Drew McOnie’s Jekyll & Hyde, The McOnie Company’s first full-length production, brings dance back to the stage of the Old Vic with a vibrant re-imagining of R.L. Stevenson’s classic story. McOnie’s twist on the tale presents Dr Jekyll (the brilliant Daniel Collins) as a geeky botanist who discovers an attraction to the dark side of his nature almost by accident.
Set in the 1950’s – cue big, colourful skirts and a bluesy, back-alley nightclub – Jekyll conducts experiments in the lab behind his drab flower shop, attempting to create bigger and better flowers in an early brush with genetic modification. An impulsive inclusion of his blood suddenly transforms his weedy plants in to bright, blooming specimens and it’s not long before he discovers the potion has a similar effect on him.
Soutra Gilmour’s clever revolving set allows McOnie to shift quickly between scenes, the story jumping from Jekyll’s florist, to his laboratory, bedroom and the seedy club where the cast indulge in more debauched behaviour.
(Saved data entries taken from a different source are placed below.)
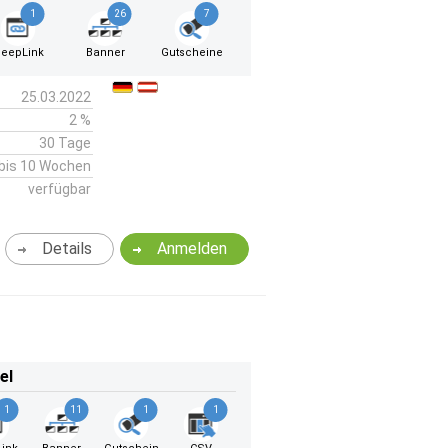
1
26
7
eepLink
Banner
Gutscheine
25.03.2022
2 %
30 Tage
bis 10 Wochen
verfügbar
Details
Anmelden
el
1
11
1
1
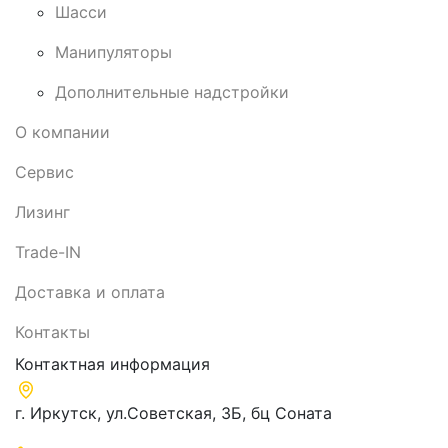
Шасси
Манипуляторы
Дополнительные надстройки
О компании
Сервис
Лизинг
Trade-IN
Доставка и оплата
Контакты
Контактная информация
г. Иркутск, ул.​Советская, 3Б, бц Соната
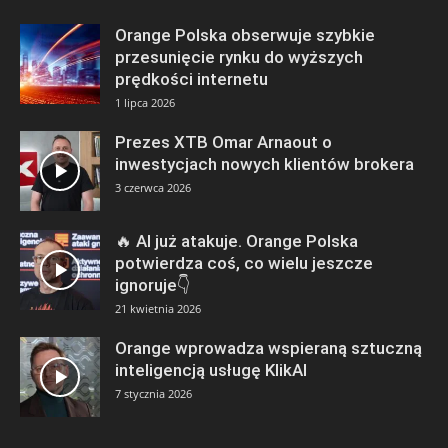
Orange Polska obserwuje szybkie
przesunięcie rynku do wyższych
prędkości internetu
1 lipca 2026
Prezes XTB Omar Arnaout o
inwestycjach nowych klientów brokera
3 czerwca 2026
🔥 AI już atakuje. Orange Polska
potwierdza coś, co wielu jeszcze
ignoruje👇
21 kwietnia 2026
Orange wprowadza wspieraną sztuczną
inteligencją usługę KlikAI
7 stycznia 2026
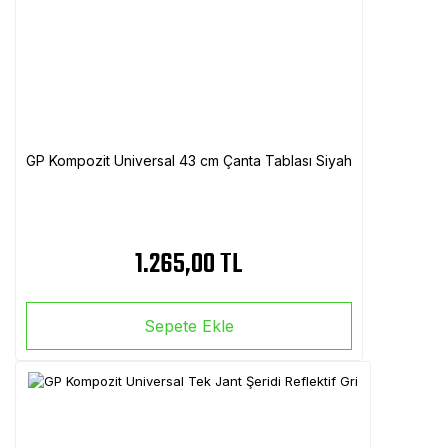
GP Kompozit Universal 43 cm Çanta Tablası Siyah
1.265,00 TL
Sepete Ekle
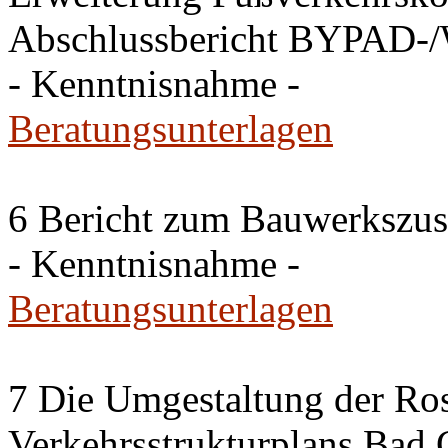
Abschlussbericht BYPAD-
- Kenntnisnahme -
Beratungsunterlagen
6 Bericht zum Bauwerkszus
- Kenntnisnahme -
Beratungsunterlagen
7 Die Umgestaltung der Ros
Verkehrsstrukturplans Bad 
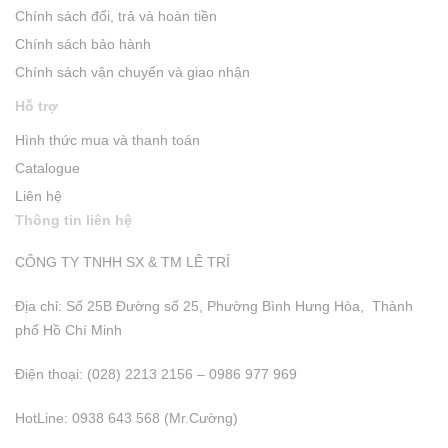
Chính sách đổi, trả và hoàn tiền
Chính sách bảo hành
Chính sách vận chuyển và giao nhận
Hỗ trợ
Hình thức mua và thanh toán
Catalogue
Liên hệ
Thông tin liên hệ
CÔNG TY TNHH SX & TM LÊ TRÍ
Địa chỉ: Số 25B Đường số 25, Phường Bình Hưng Hòa, Thành
phố Hồ Chí Minh
Điện thoại: (028) 2213 2156 – 0986 977 969
HotLine: 0938 643 568 (Mr.Cường)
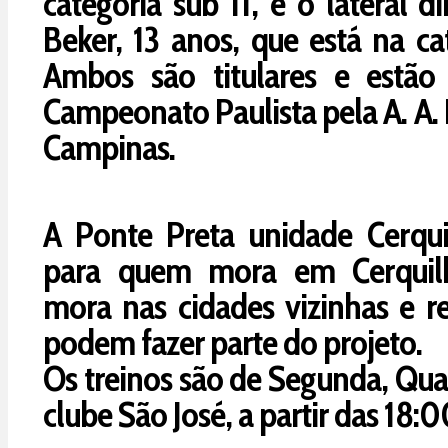
categoria sub 11, e o lateral di
Beker, 13 anos, que está na ca
Ambos são titulares e estão
Campeonato Paulista pela A. A.
Campinas.
A Ponte Preta unidade Cerqui
para quem mora em Cerquil
mora nas cidades vizinhas e 
podem fazer parte do projeto.
Os treinos são de Segunda, Qua
clube São José, a partir das 18:0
In pursuit of his love-interest, Dahlia (Rachel Muldoon), the awkward Jekyll inadvertently finds himself in this world. It’s an opportunity for McOnie to indulge in some hot-bloodied dance routines, sequences of strong, punchy movement, attacked with conviction by an expressive and lively cast. It’s a set-up that gives this show a distinct Musical Theatre feel, its narrative scenes switching suddenly into jazz-style routines. At times these dance sequences do not quite settle with the story, but the narrative elements of McOnie’s work make up for this. Delicately choreographed, the clear, expressive movement portrays the character’s thoughts and feelings even in the absence of words.
McOnie’s style lies somewhere between jazz and contemporary, with a touch of old Hollywood-style glamour thrown in. These old-style moments are where McOnie shines as a choreographer, the movement smooth and stylish, leading to some beautiful duets between Jekyll and Dahlia. McOnie isn’t adverse to adding a touch of humour to his work either and the moments where he’s clearly having fun with his choreography, Jekyll’s gawky pelvic twitches being one such instance, keep the show light and lively.
Perhaps surprisingly, McOnie has chosen to use two different dancers to play the opposing sides of Jekyll’s character. Hyde, played by Tim Hodges, is a macho, muscular, smooth-dancing persona – a far cry from Jekyll’s charmingly awkward character. The ladies find Hyde as irresistible as Jekyll’s flowers, whose apparently seductive scent invokes a drug-like addiction, the cast crowding to Jekyll’s shop to get their floral fix. It’s a concept that allows for a meeting point between the two worlds Jekyll has begun to inhabit and, along with the revolving set, this narrative connection helps the show maintain a feeling of constant motion.
The second half sees a rapid escalation in Jekyll’s difficulty in controlling the murderous impulses of Hyde. It’s a shame that more time is given to setting up Jekyll’s love interest than to exploring the gritty, psychological conflictions of Stevenson’s novel yet, as the story rushes towards its conclusion, we still grasp a hint of the dangers of playing with the dark side of human nature. Despite the dramatic strobe-lighting the uncontrollable changes between Jekyll and Hyde are deftly portrayed, with remarkably smooth transitions between the two characters. As the Hyde of the second half leaves a string of victims in his wake we see a tortured solo from Jekyll, a hint of his internal battle, before the show runs into its sudden, dramatic conclusion.
When two dancers are playing the separate characters of Jekyll and Hyde it takes a well-constructed finale to envisage Jekyll succumbing to the monster within him and McOnie neatly achieves this. Jekyll & Hyde is a colourful, stylish show performed by a strong and energetic cast. It’s a work however, that relies heavily on its lead character and with Collin’s superb performance as the endearing, misguided Jekyll, McOnie’s narrative gains a lot of strength. Although it could push further the psychological torture of Jekyll’s split personality, this is a slick and enjoyable work and it will likely prove a popular show.